= GIVEN TASK A =
Explain why, according to the fishing trip account, Capt. Frank Dreher took the group east to the remains of a structure on the morning of the trip.

= TEXT SEGMENT =
++++++++++++++++++++

So rather than continue to wait for the fish to come to me, I decided to go to them. My longtime fishing buddy, Chris Macaluso, and I drove south to Louisiana’s only inhabited barrier island, the Jefferson Parish town of Grand Isle, to cast our lures in the salt and see if any lingering specks would take the bait.
On the morning of our trip, we hopped on board with Capt. Frank Dreher and scooted east to the remains of a structure that had delivered a few fish for Dreher the day before. Fortunately, the action was even better during our trip.
We got bites from speckled trout and white trout on every cast for a couple of hours until we had as many fish as we wanted to clean. The hottest bait of the day, by far, was a shrimp creole-colored Matrix Shad teamed with a 1/4- or 3/8-ounce Deathgrip Jighead.
On the way in, we made a stop at Queen Bess to survey a restoration project that will ensure the island remains a vital pelican rookery for a couple more decades. Although we didn’t catch any fish there, the island can be a speckled trout magnet during certain stretches of the spring and summer.

++++++++++++++++++++

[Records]
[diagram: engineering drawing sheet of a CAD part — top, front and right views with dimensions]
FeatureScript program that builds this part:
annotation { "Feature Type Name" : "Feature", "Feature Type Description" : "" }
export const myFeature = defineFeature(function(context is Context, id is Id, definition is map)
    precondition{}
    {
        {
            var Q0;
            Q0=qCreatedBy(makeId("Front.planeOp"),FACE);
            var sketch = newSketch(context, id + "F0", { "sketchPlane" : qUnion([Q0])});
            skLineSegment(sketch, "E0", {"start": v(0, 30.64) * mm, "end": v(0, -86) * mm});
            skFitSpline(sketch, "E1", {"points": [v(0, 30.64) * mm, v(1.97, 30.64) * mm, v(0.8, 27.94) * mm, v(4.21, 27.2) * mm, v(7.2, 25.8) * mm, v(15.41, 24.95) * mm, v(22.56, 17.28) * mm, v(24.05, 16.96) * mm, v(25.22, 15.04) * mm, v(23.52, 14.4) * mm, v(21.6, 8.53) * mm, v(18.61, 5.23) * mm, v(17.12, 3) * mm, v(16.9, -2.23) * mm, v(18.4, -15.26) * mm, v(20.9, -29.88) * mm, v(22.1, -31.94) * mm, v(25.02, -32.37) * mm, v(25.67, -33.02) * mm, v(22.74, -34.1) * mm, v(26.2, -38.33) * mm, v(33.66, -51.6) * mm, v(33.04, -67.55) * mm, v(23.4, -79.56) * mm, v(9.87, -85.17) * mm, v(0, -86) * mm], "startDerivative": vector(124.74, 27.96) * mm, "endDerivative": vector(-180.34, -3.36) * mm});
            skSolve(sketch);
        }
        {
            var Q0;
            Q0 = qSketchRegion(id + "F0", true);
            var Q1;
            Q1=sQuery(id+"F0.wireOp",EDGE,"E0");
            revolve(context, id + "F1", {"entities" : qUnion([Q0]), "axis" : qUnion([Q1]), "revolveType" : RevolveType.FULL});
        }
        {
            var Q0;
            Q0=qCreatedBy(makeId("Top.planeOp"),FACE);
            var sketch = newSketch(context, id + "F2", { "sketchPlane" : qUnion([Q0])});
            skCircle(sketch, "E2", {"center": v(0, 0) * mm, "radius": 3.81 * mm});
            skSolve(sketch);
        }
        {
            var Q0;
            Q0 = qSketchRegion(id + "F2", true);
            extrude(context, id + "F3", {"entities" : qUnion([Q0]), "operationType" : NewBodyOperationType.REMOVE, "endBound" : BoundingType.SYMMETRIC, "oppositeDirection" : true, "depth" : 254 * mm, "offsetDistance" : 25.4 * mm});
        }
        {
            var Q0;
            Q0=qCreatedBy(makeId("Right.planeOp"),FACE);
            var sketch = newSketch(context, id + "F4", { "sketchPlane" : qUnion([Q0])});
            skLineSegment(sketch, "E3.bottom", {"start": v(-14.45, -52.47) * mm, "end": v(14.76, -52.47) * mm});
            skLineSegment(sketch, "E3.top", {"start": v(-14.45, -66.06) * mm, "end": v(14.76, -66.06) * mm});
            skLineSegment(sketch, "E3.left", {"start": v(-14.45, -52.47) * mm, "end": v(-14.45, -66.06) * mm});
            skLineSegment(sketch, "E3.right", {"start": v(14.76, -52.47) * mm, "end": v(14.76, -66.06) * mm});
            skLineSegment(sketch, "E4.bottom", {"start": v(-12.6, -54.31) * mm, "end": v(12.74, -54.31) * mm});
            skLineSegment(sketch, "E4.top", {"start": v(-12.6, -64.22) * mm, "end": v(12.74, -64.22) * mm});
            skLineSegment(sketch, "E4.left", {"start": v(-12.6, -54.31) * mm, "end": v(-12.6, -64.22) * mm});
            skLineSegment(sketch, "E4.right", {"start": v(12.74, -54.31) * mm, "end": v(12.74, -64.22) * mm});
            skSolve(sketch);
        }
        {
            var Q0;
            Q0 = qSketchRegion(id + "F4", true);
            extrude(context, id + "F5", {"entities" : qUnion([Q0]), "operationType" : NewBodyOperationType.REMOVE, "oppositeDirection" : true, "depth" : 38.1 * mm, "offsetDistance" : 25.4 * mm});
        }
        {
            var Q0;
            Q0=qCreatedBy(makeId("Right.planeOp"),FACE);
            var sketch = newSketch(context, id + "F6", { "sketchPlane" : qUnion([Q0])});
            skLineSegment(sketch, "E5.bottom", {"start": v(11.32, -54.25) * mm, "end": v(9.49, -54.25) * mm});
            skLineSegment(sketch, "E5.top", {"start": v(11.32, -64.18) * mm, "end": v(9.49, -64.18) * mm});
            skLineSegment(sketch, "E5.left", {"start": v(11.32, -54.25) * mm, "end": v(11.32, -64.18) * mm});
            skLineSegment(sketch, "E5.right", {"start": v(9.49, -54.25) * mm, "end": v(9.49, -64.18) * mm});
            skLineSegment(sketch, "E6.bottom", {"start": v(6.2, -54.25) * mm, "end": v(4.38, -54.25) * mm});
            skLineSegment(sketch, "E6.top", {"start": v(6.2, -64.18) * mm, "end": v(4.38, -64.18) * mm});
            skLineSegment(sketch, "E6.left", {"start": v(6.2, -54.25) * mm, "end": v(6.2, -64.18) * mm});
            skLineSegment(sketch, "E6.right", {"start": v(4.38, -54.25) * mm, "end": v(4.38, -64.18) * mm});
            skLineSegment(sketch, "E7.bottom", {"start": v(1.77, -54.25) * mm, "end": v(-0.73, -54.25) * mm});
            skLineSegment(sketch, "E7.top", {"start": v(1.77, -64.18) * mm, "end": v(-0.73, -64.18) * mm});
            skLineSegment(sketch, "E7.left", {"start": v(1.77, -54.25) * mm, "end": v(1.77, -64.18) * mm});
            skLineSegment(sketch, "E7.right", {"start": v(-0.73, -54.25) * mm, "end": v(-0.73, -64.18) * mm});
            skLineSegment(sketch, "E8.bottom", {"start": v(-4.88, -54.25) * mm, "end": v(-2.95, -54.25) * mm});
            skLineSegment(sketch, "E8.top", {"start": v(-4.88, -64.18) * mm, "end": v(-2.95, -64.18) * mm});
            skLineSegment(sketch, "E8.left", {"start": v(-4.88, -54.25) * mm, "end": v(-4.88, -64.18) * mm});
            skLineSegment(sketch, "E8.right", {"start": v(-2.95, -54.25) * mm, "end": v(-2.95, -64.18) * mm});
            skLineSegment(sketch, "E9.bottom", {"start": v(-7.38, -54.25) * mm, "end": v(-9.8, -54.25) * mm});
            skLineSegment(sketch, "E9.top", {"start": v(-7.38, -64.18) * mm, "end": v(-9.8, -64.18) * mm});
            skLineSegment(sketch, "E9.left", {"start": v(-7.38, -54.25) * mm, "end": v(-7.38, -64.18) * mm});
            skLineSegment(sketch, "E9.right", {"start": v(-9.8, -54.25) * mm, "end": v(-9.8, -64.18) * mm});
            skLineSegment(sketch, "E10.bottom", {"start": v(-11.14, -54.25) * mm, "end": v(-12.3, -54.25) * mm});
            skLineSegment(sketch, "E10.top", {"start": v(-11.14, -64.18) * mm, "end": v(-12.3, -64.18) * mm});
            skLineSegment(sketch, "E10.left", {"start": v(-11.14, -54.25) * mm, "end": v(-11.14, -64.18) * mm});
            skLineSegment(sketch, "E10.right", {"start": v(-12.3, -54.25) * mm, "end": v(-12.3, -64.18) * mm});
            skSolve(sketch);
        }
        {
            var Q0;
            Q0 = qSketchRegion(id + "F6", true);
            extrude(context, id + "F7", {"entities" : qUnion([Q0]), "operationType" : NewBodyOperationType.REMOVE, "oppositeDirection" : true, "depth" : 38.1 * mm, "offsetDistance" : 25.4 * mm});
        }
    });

++++++++++++++++++++

= GIVEN TASK B =
Count the lines in the rows above that contain the string "newSketch", and give only the number.

= TASK RESULT A =
They went to the remains of that structure because it had produced a few fish for Dreher the day before.

= TASK RESULT B =
4